Midori and Mozart
Midori Seiler/Australian Haydn Ensemble
Verbrugghen Hall, Sydney COnservatorium of Music,
24 November, 2019.
A programme of violin concerti and symphonies by Mozart and Haydn featured in Midori and Mozart, a refined afternoon concert by the Australian Haydn Ensemble, led from the violin by Guest Director and soloist Midori Seiler.
The AHE’s Artistic Director and violinist Skye McIntosh selected four works from the late 18th century, spanning no more than three decades, yet encompassing a range of moods and techniques in both performance and composition.
The “historically informed” soundscape of the 20-strong ensemble was defined by the finest of phrasing, articulation, dynamics and meticulous cohesion which, together with the period and replica instruments on which they played, delivered an elegant and stylised performance with dazzling solo work from the Bavarian-Japanese Seiler.

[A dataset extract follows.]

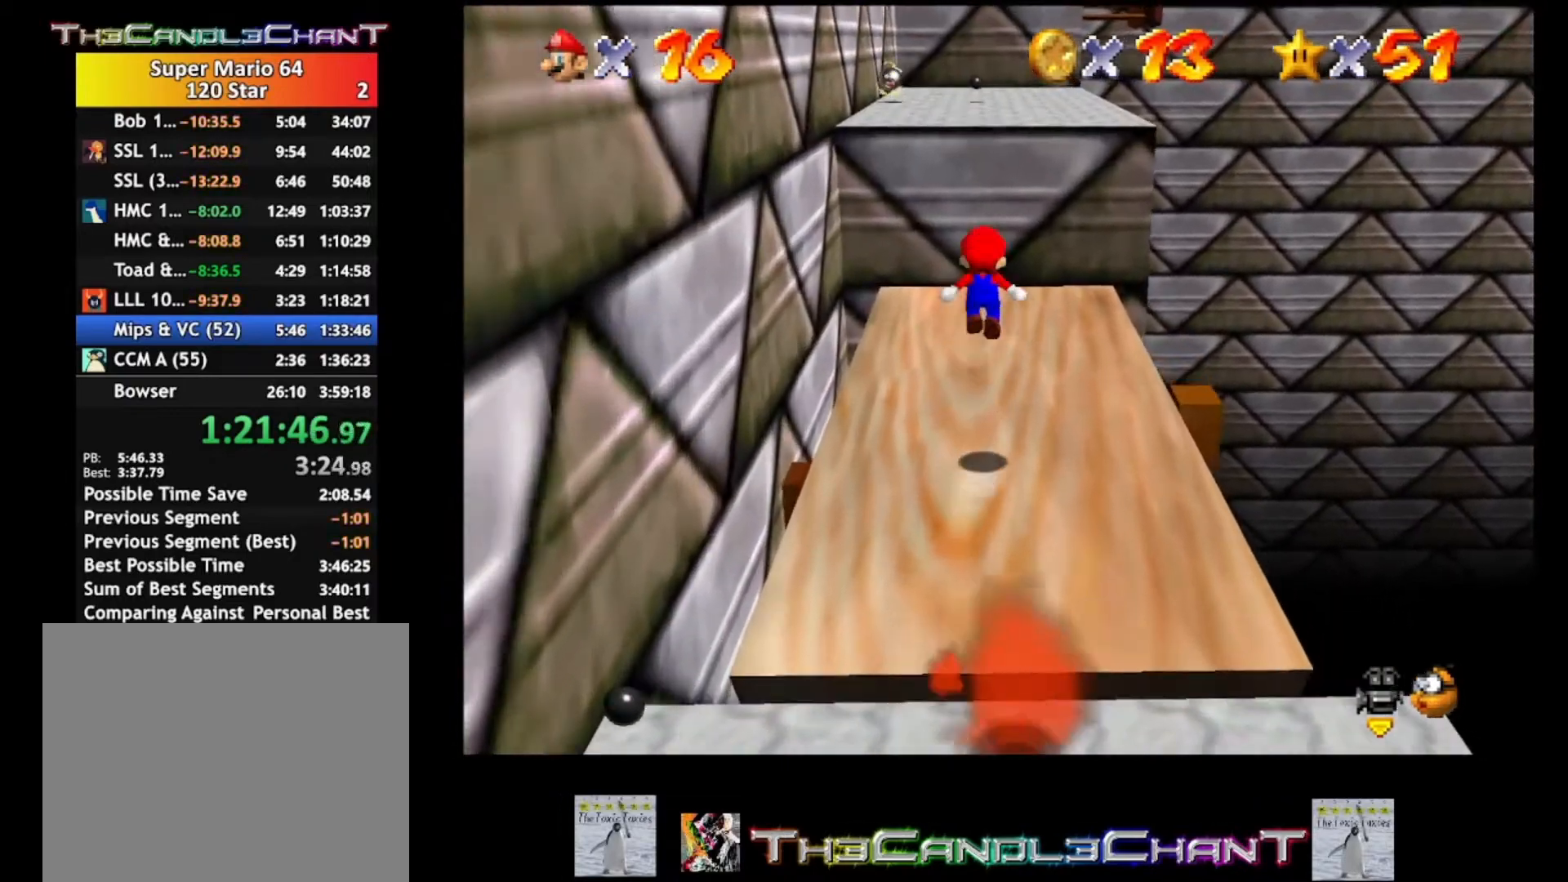
{"buttons": [], "left_stick": "up", "right_stick": "center", "events": []}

Opening with W A Mozart’s Symphony no 33 in B flat major, K 319 (1779), the ensemble (sans flute for all but the final symphony), played this exhilarating symphony with rare grace and vitality. The period brass and woodwind sections provided a happy contrast to the string section in the second movement Andante, which ended with a barely perceptible feminine ending; the third movement Menuetto was a rollicking dance with portamenti in the strings and braying open 4th and 5th in the natural horns, with a tightly driven Finale swelling to an arpeggiated finish.
The ensemble contracted to a dozen for Haydn’s Violin Concerto no 1 in C major, Hob VIIa/1 (1760s). A virtuoso’s dream, Seiler aired the opening theme of double stops, ornaments and arpeggios with perfection, moving to the second movement Adagio, a supremely controlled reverie, with the solo violin soaring against the ensemble’s pizzicato, ending with an especially idyllic cadenza. The Finale: Presto was taken at a sparkling pace, but with no compromise to disciplined rhythmic precision.
Mozart’s Violin Concerto no 2 in D major, K 211 (1775) was the second of Seiler’s showpieces. Her performance was a delicately brightened, pure-toned illustration of Mozart’s brilliant writing, complemented by an empathetic ensemble. The highlight of this concerto was Seiler’s feather-light rendition of the second movement Andante.
Finally, Haydn’s Symphony no 80 in D minor, Hob 1:80 (1784) for which the ensemble was augmented by a second bassoon and flute, the latter heard radiantly in the second movement Adagio. The ensemble paired a raging opening theme of the first movement Allegro spiritoso with a teasing sense of restraint, illustrating Haydn’s sense of humour in the second theme. They created a striking sense of drama in the modulation from major to minor in the second movement; the third movement Menuetto belied the levity of its title with a darkness to its imitative phrases. The Finale:Presto was confronted head-on with breathtaking pace, the ensemble again remaining taut, cohesive and empathetic, playing the challenging syncopated passages with pinpoint precision.
Midori and Mozart was an exemplary performance of iconic violin works of the classical repertoire supported by informative programme notes and biographies. It was especially interesting to be able to compare and contrast the first two violin concerti of Haydn and Mozart respectively, back-to-back. Both soloist and ensemble collaborated in an engagingly beautiful performance of these gems for small forces.